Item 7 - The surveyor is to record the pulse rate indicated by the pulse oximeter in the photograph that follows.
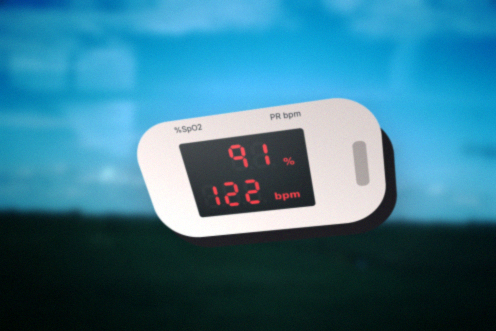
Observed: 122 bpm
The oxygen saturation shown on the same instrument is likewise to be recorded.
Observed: 91 %
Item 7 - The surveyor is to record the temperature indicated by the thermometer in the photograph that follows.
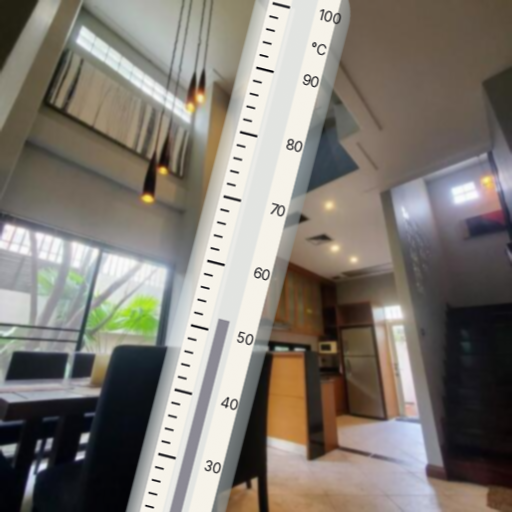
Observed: 52 °C
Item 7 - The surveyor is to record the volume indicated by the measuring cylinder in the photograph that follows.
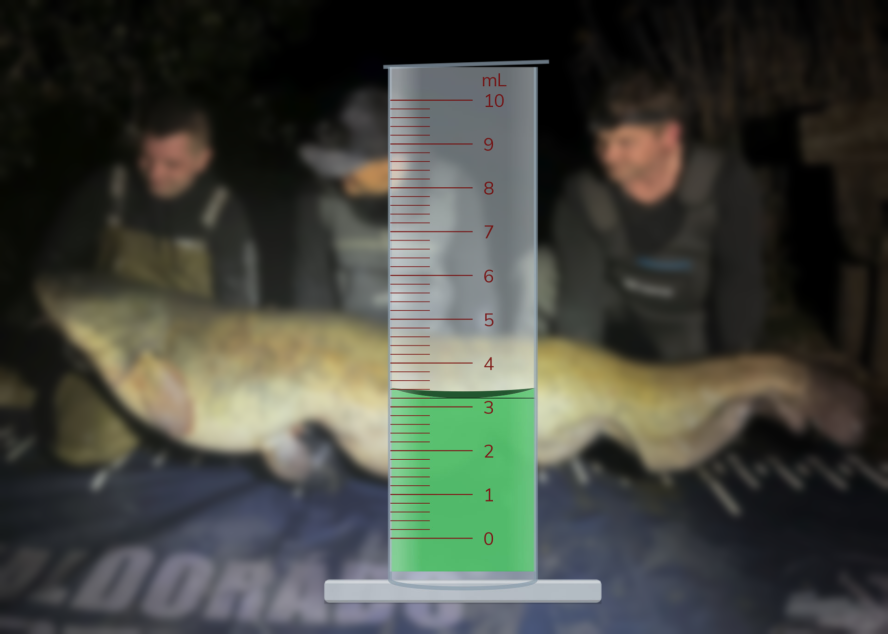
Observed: 3.2 mL
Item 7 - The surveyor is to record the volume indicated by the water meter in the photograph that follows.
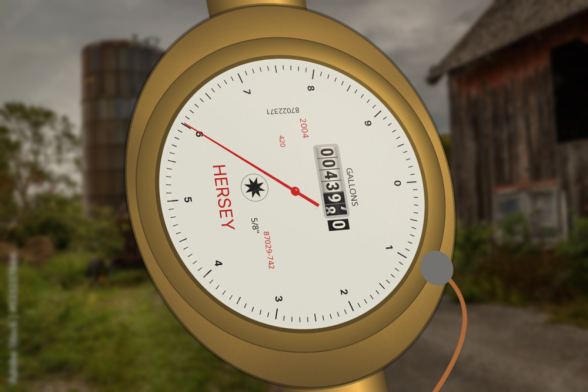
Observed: 43976.0 gal
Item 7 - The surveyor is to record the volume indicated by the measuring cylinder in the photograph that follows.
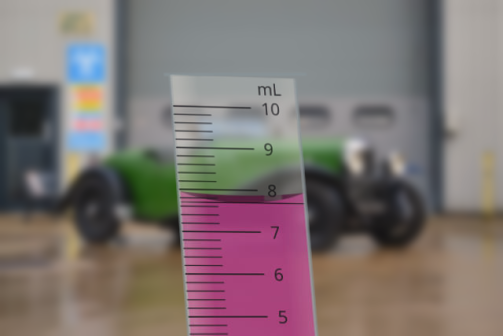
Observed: 7.7 mL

========================================

**Assignment:** Rewrite the listing above, replacing every instance of "surveyor" with "inspector" and keeping everything else unchanged. Omit the pictures from your output.

**Response for this exercise:**
Item 7 - The inspector is to record the pulse rate indicated by the pulse oximeter in the photograph that follows.
Observed: 122 bpm
The oxygen saturation shown on the same instrument is likewise to be recorded.
Observed: 91 %
Item 7 - The inspector is to record the temperature indicated by the thermometer in the photograph that follows.
Observed: 52 °C
Item 7 - The inspector is to record the volume indicated by the measuring cylinder in the photograph that follows.
Observed: 3.2 mL
Item 7 - The inspector is to record the volume indicated by the water meter in the photograph that follows.
Observed: 43976.0 gal
Item 7 - The inspector is to record the volume indicated by the measuring cylinder in the photograph that follows.
Observed: 7.7 mL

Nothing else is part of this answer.